So we’re in the car yesterday, jamming out to the Glee soundtrack. Volume 1 if you must know. And we hear a little 5 year old voice coming from the back.
“Um. Dad. (He wasn’t mistaking me for Dad, he really was in the car.) Is the Earth going to blow up into space? L says it’s going to blow up into space.”
“In 50 billion years!” she chimed in, rolling her eyes. I couldn’t actually see the eye roll, but I could hear it.
“I don’t want the Earth to die.” he said, sadly.
My husband assured him it wouldn’t and we turned the music back on.
Then we hear sobbing. “I don’t want to die.”
“I don’t want to die either,” my husband said. “Everything dies sometime.”
“It’s part of the Life Cycle!” the girl chimes in. (Thanks for that, darling.)

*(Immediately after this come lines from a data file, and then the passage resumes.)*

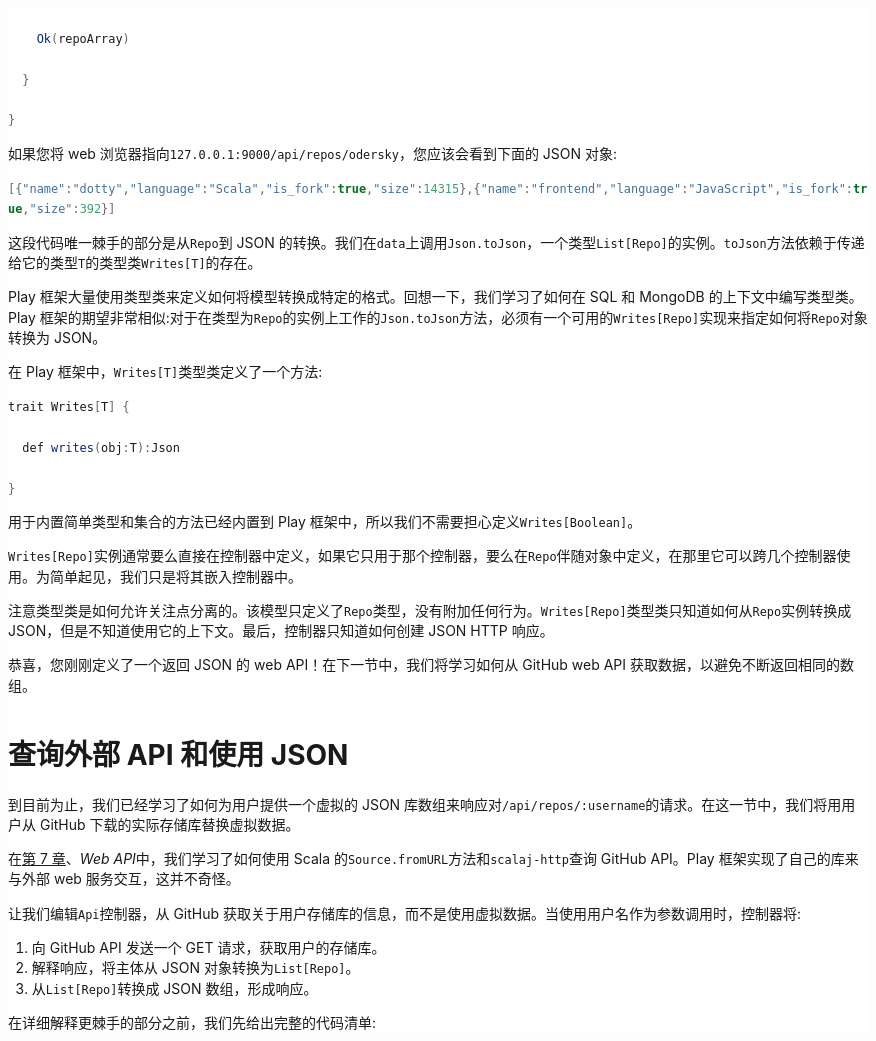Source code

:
 ```java

    Ok(repoArray)

  }

}
```

如果您将 web 浏览器指向`127.0.0.1:9000/api/repos/odersky`，您应该会看到下面的 JSON 对象:

```java
[{"name":"dotty","language":"Scala","is_fork":true,"size":14315},{"name":"frontend","language":"JavaScript","is_fork":true,"size":392}]
```

这段代码唯一棘手的部分是从`Repo`到 JSON 的转换。我们在`data`上调用`Json.toJson`，一个类型`List[Repo]`的实例。`toJson`方法依赖于传递给它的类型`T`的类型类`Writes[T]`的存在。

Play 框架大量使用类型类来定义如何将模型转换成特定的格式。回想一下，我们学习了如何在 SQL 和 MongoDB 的上下文中编写类型类。Play 框架的期望非常相似:对于在类型为`Repo`的实例上工作的`Json.toJson`方法，必须有一个可用的`Writes[Repo]`实现来指定如何将`Repo`对象转换为 JSON。

在 Play 框架中，`Writes[T]`类型类定义了一个方法:

```java
trait Writes[T] {

  def writes(obj:T):Json

}
```

用于内置简单类型和集合的方法已经内置到 Play 框架中，所以我们不需要担心定义`Writes[Boolean]`。

`Writes[Repo]`实例通常要么直接在控制器中定义，如果它只用于那个控制器，要么在`Repo`伴随对象中定义，在那里它可以跨几个控制器使用。为简单起见，我们只是将其嵌入控制器中。

注意类型类是如何允许关注点分离的。该模型只定义了`Repo`类型，没有附加任何行为。`Writes[Repo]`类型类只知道如何从`Repo`实例转换成 JSON，但是不知道使用它的上下文。最后，控制器只知道如何创建 JSON HTTP 响应。

恭喜，您刚刚定义了一个返回 JSON 的 web API！在下一节中，我们将学习如何从 GitHub web API 获取数据，以避免不断返回相同的数组。



# 查询外部 API 和使用 JSON

到目前为止，我们已经学习了如何为用户提供一个虚拟的 JSON 库数组来响应对`/api/repos/:username`的请求。在这一节中，我们将用用户从 GitHub 下载的实际存储库替换虚拟数据。

在[第 7 章](ch07.html "Chapter 7. Web APIs")、*Web API*中，我们学习了如何使用 Scala 的`Source.fromURL`方法和`scalaj-http`查询 GitHub API。Play 框架实现了自己的库来与外部 web 服务交互，这并不奇怪。

让我们编辑`Api`控制器，从 GitHub 获取关于用户存储库的信息，而不是使用虚拟数据。当使用用户名作为参数调用时，控制器将:

1.  向 GitHub API 发送一个 GET 请求，获取用户的存储库。
2.  解释响应，将主体从 JSON 对象转换为`List[Repo]`。
3.  从`List[Repo]`转换成 JSON 数组，形成响应。

在详细解释更棘手的部分之前，我们先给出完整的代码清单:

“Well, if the Earth blows up does God die?”
“Um. No. God is eternal.”
“What is eternal?”
“A little help here?” my husband whispers to me. Yeah. I got nothing. And I’m trying to find the highway exit off of Santa Fe. Not as easy as it sounds. “Eternal means forever.”
“Ok. If I die do I come back as a baby?”
“Um. I don’t know.”
At this point we turned the Glee Soundtrack back on.
So let’s see, we’ve covered the end of the world, the concepts of death, God, and reincarnation all in the span of a half an hour. What kind of questions is he going to ask us when he’s in kindergarten?
Later that evening, right before bed, he snuggled up to me and said the words that most cancer survivor mamas dread. “I don’t want you to die, Mama.” I tried not to read to much into it in hopes it was more about the earth exploding than my cancer. I truly dread the day my children realize what cancer is.
“I’m not going to die any time soon, love. And you’re not either.”
And I let him fall asleep in the chair with me. Probably as much for me as for him.